Vti Tops VXUS With 3,459 Stocks and Lower Costs

vti gives investors exposure to the entire U.S. stock market, while VXUS covers stocks outside the U.S. with 3,719 holdings. The contrast leaves long-term investors choosing between domestic concentration and broader international reach.

VTI Costs 0.03%

0.03% is VTI’s expense ratio, compared with 0.05% for VXUS. That gap is small in percentage terms, but it is the lowest-cost option in this comparison for investors building a portfolio around one broad fund rather than a pair of ETFs.

3,459 stocks make up VTI’s portfolio, along with $665.04 billion in total assets. The fund covers large-, mid-, and small-cap companies across the U.S. equity market, and its top three holdings are Nvidia, Apple, and Microsoft.

VXUS Holds 3,719 Stocks

3,719 stocks sit inside VXUS, which gives broad exposure to international markets outside the U.S., including developed and emerging markets. Its $155.68 billion in assets trails VTI by a wide margin, even though VXUS reaches more companies across more countries.

Nestle SA, SAP AG, and Royal Bank of Canada are among VXUS’s popular names. For investors who want global diversification rather than a U.S.-only tilt, that mix changes the portfolio away from the firms that dominate VTI.

Vanguard Choices in 2026

2026 is when TipRanks used its ETF Comparison Tool to put VXUS and VTI side by side.
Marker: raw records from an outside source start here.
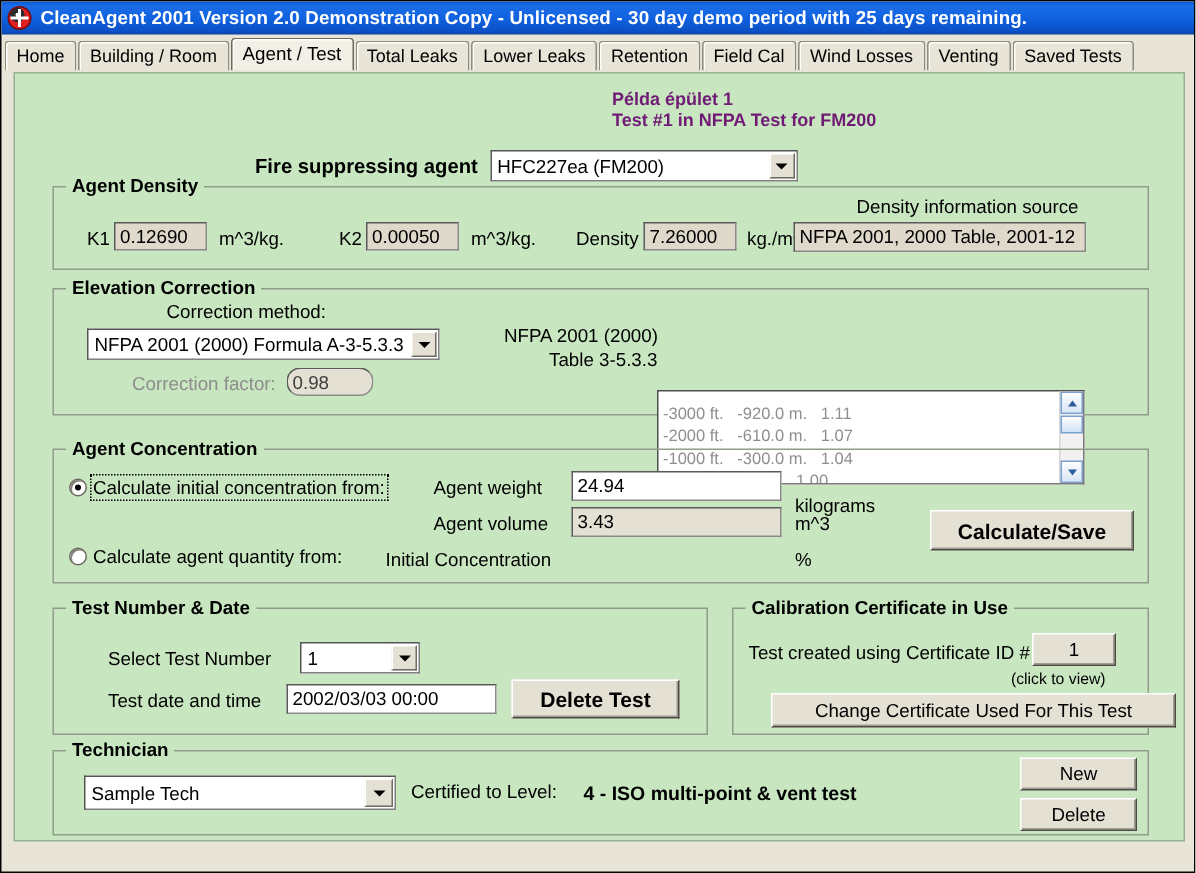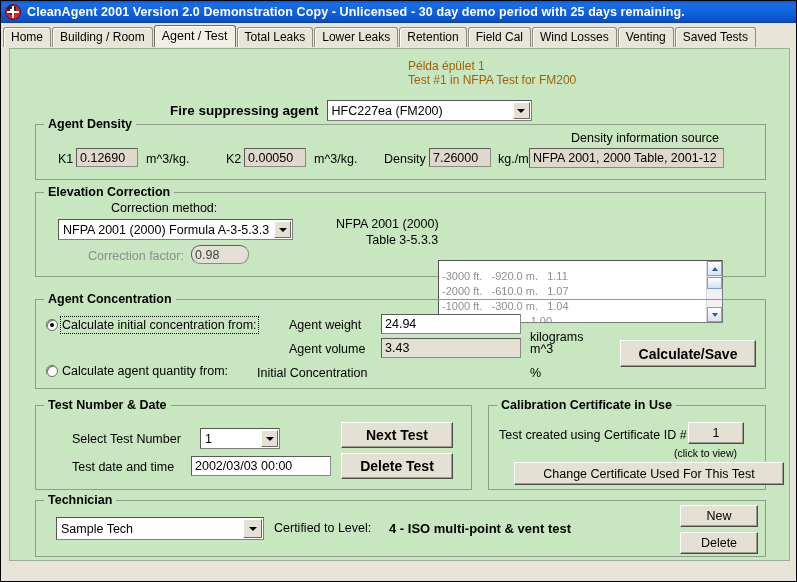--- a/index.html
+++ b/index.html
@@ -109,10 +109,10 @@
   #doc-header {
     position: absolute;
     left: 398px; top: 10px;
-    font-weight: normal;
+    font-weight: bold;
     font-size: 12px;
     line-height: 14px;
-    color: #a16207;
+    color: #701a75;
   }
 
   

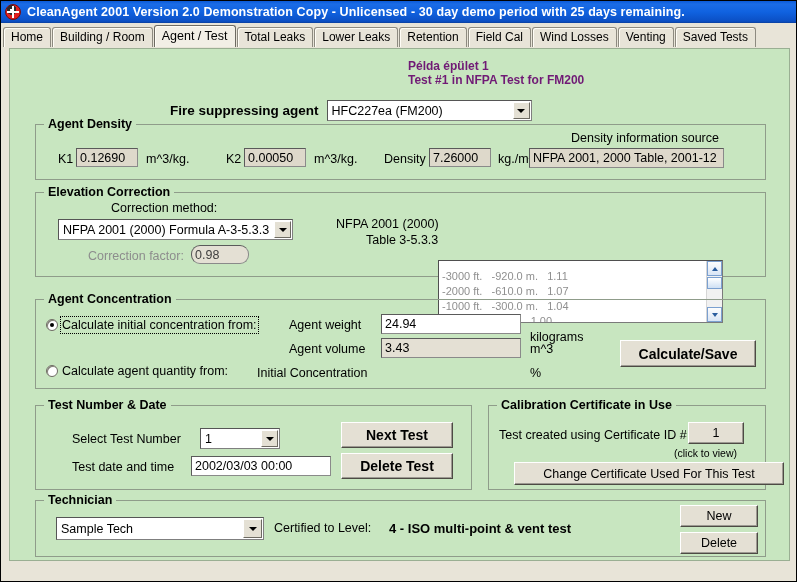--- a/index.html
+++ b/index.html
@@ -467,9 +467,6 @@
         <span>2002/03/03 00:00</span>
       </div>
 
-      <div class="btn bold" style="position:absolute; left:305px; top:16px; width:112px; height:26px;">
-        <span>Next Test</span>
-      </div>
       <div class="btn bold" style="position:absolute; left:305px; top:47px; width:112px; height:26px;">
         <span>Delete Test</span>
       </div>

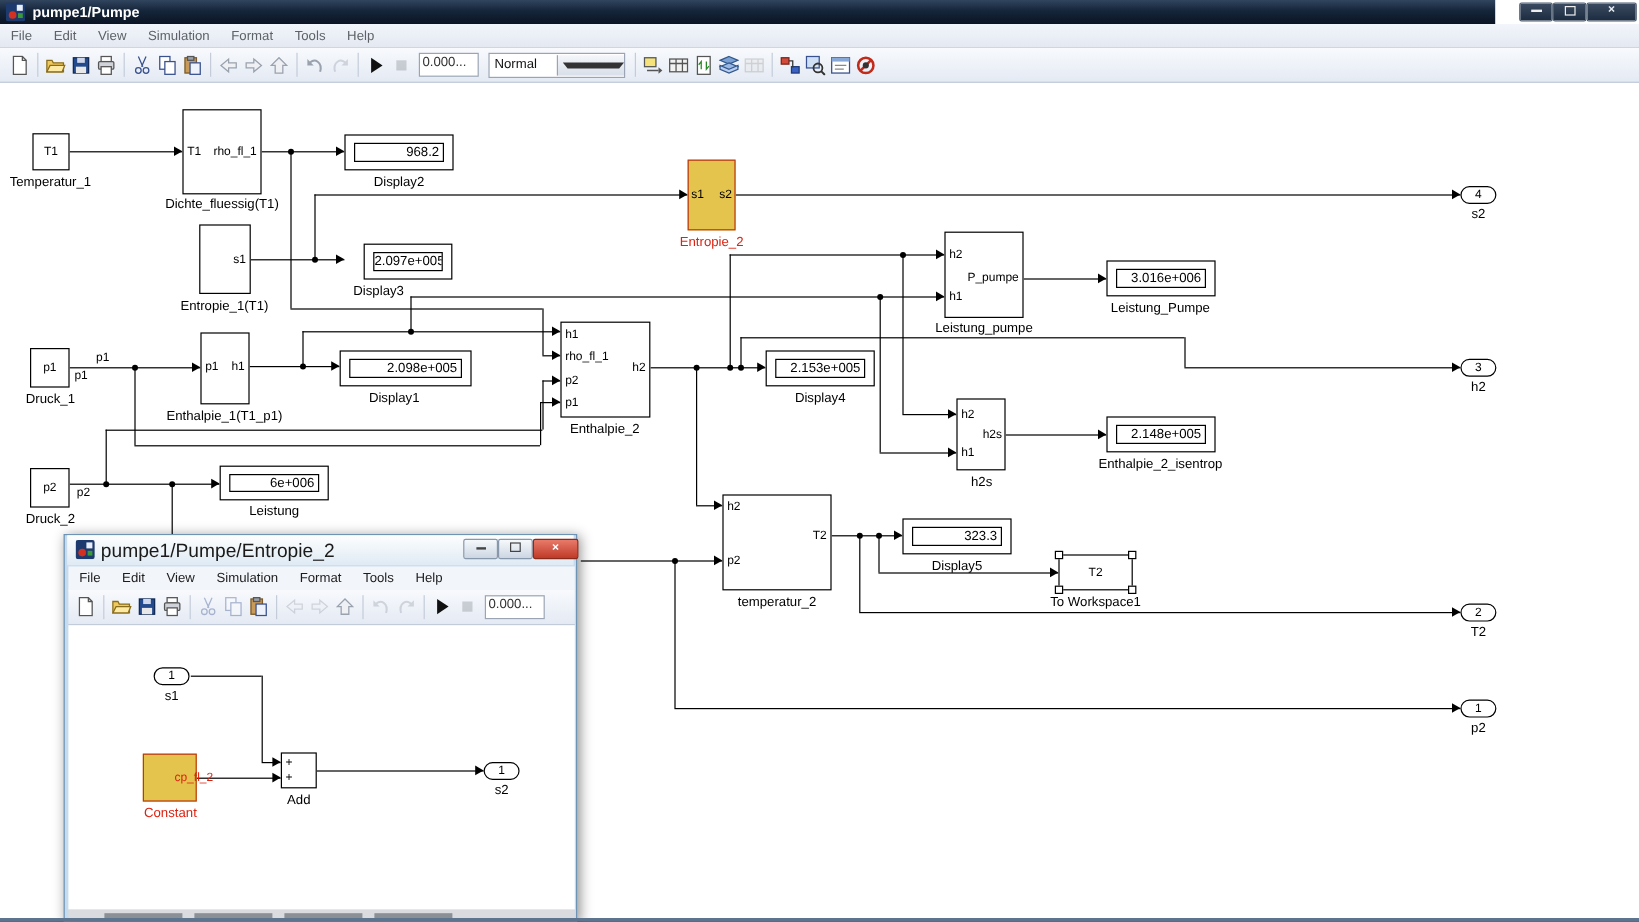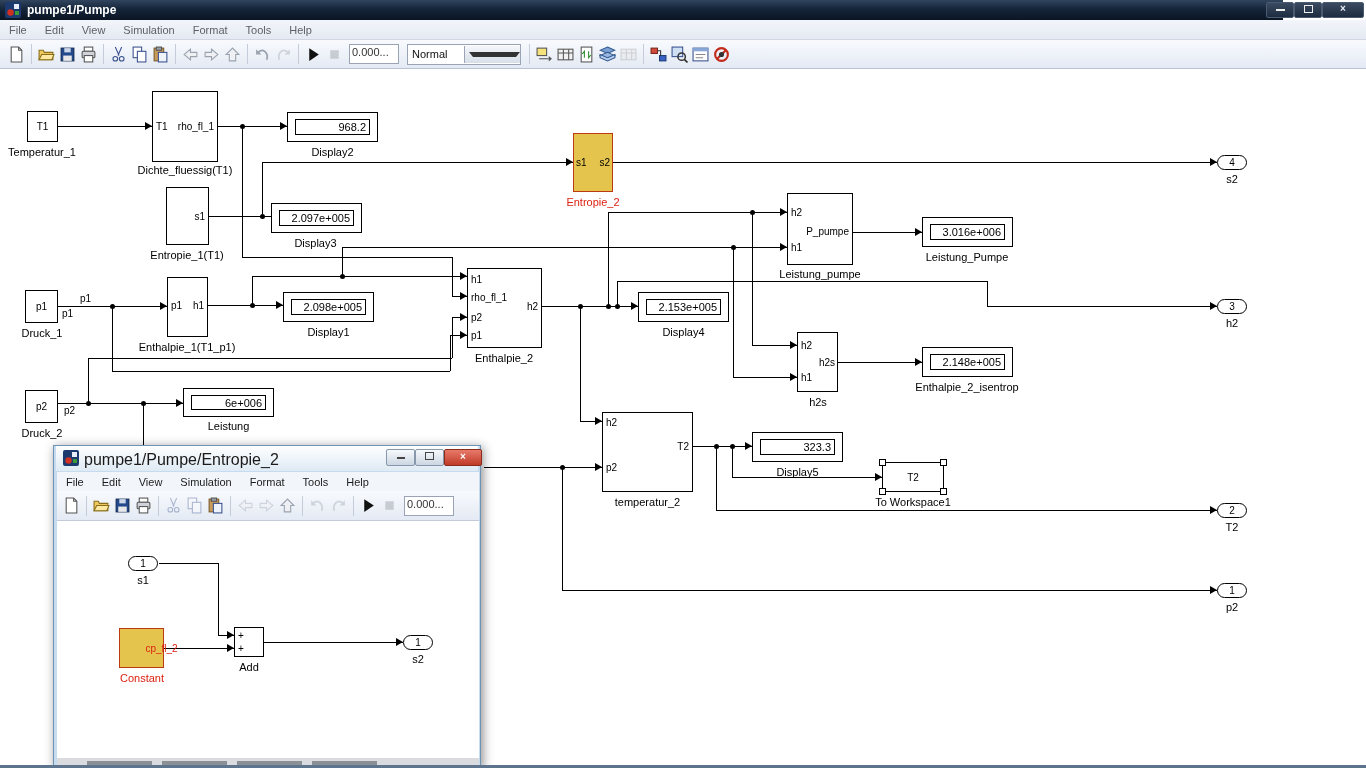--- a/index.html
+++ b/index.html
@@ -7,7 +7,7 @@
   #screen{position:relative;width:1366px;height:768px;overflow:hidden;background:#fff;}
   .ab{position:absolute;}
   
-  #titlebar{left:0;top:0;width:1246px;height:20px;background:linear-gradient(#31455f,#15253a 45%,#0b1524);z-index:30;padding-left:37px;}
+  #titlebar{left:0;top:0;width:1246px;height:20px;background:linear-gradient(#31455f,#15253a 45%,#0b1524);z-index:30;}
   #title-text{left:27px;top:3px;font-size:12px;font-weight:bold;color:#fff;}
   .capbtn{top:2px;height:14px;border:1px solid #4a5a70;border-radius:2px;background:linear-gradient(#3a4a60,#1d2c40);color:#e8edf4;text-align:center;line-height:12px;font-size:10px;}
   #menubar{left:0;top:20px;width:1366px;height:19px;background:linear-gradient(#f2f5fa,#e4e9f2);border-bottom:1px solid #cfd6e2;z-index:30;display:flex;align-items:center;}

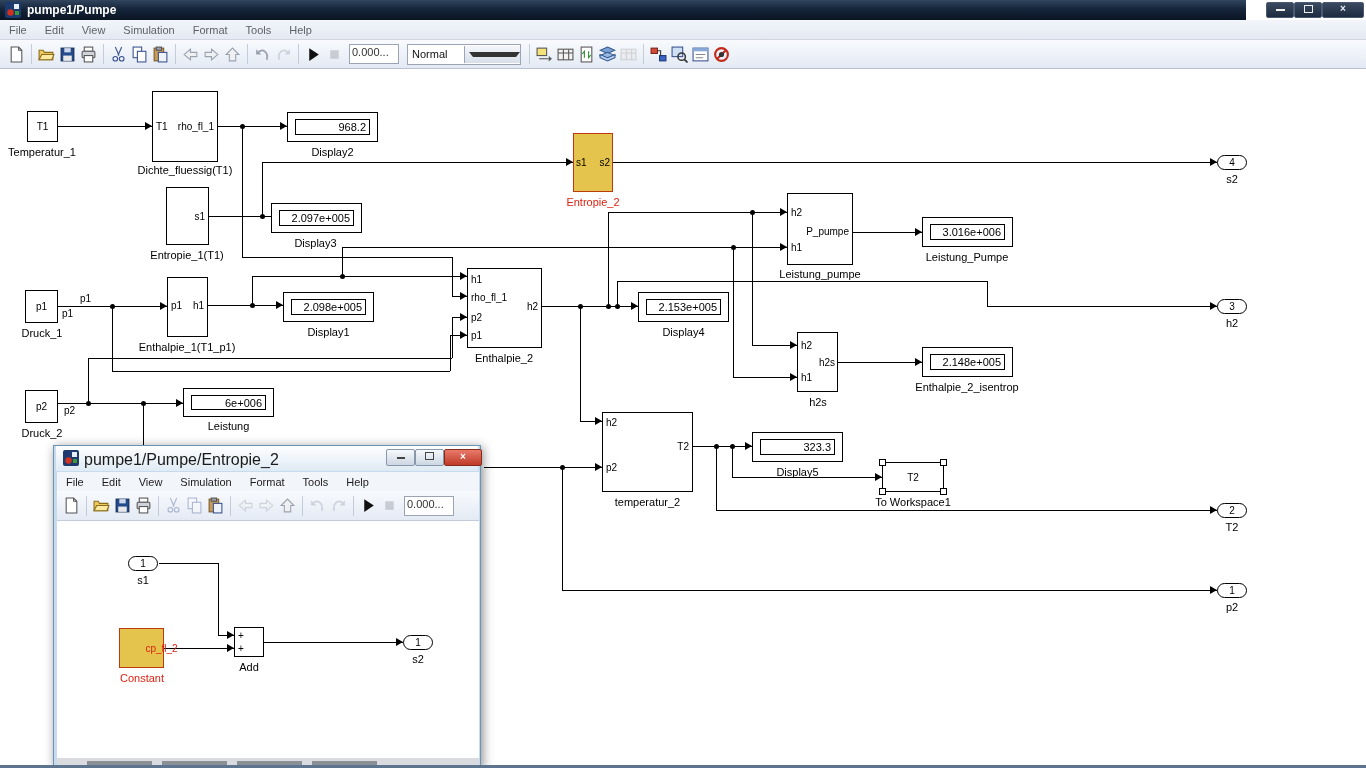--- a/index.html
+++ b/index.html
@@ -173,7 +173,7 @@
   </div>
   <div class="bl" style="left:142px;top:249px;width:90px;">Entropie_1(T1)</div>
 
-  <div class="disp" style="left:271px;top:203px;width:91px;height:30px;">
+  <div class="disp" style="left:303px;top:203px;width:74px;height:30px;">
       <div class="dv">2.097e+005</div>
     </div>
   <div class="bl" style="left:270px;top:237px;width:91px;">Display3</div>

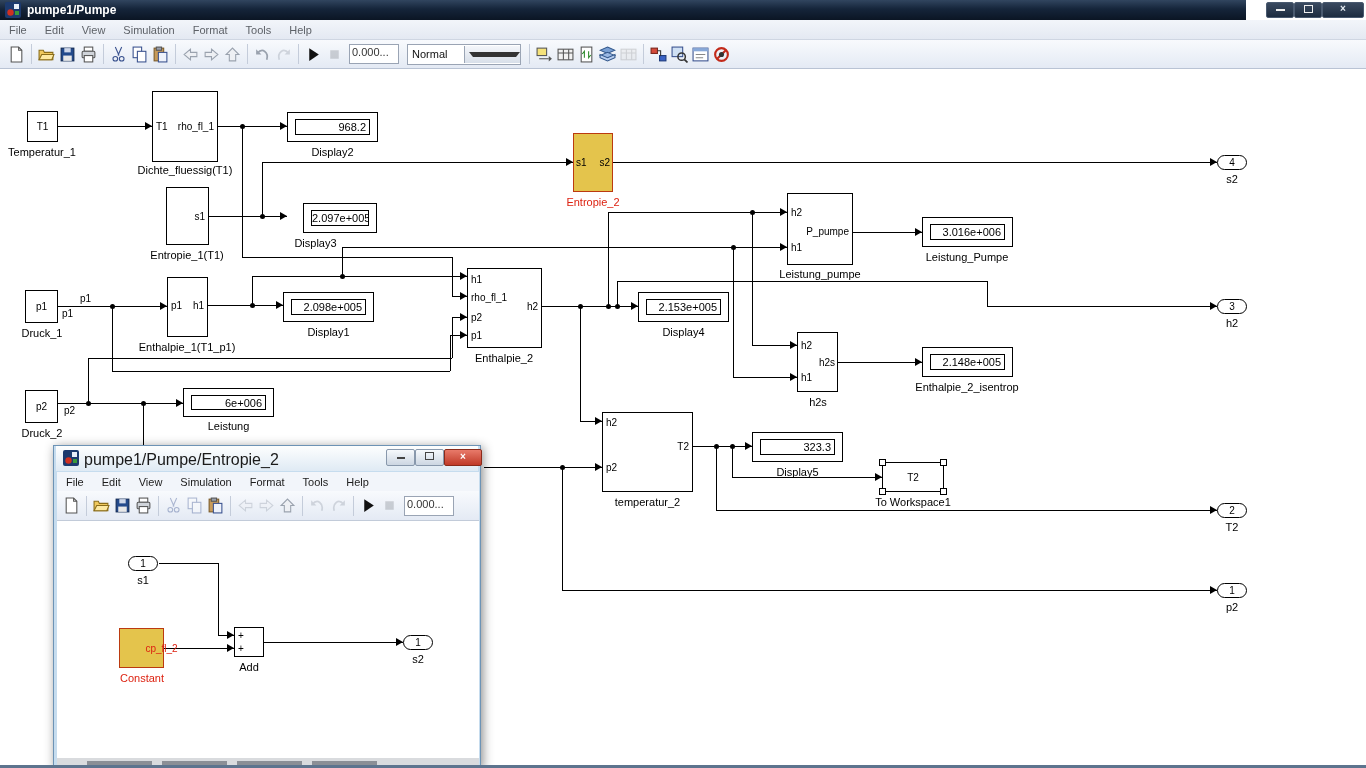--- a/index.html
+++ b/index.html
@@ -191,7 +191,7 @@
   </div>
   <div class="bl" style="left:132px;top:341px;width:110px;">Enthalpie_1(T1_p1)</div>
 
-  <div class="disp" style="left:283px;top:292px;width:91px;height:30px;">
+  <div class="disp" style="left:283px;top:292px;width:110px;height:30px;">
       <div class="dv">2.098e+005</div>
     </div>
   <div class="bl" style="left:283px;top:326px;width:91px;">Display1</div>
The comparison leaves a simple tradeoff: VTI offers lower costs and larger assets for a U.S.-focused core holding, while VXUS brings broader international exposure at a slightly higher fee.

0.05% versus 0.03% is not the deciding factor for every buyer, but the holdings and asset base point in different directions. Investors looking for U.S.-focused growth may prefer VTI; those seeking global diversification may lean toward VXUS.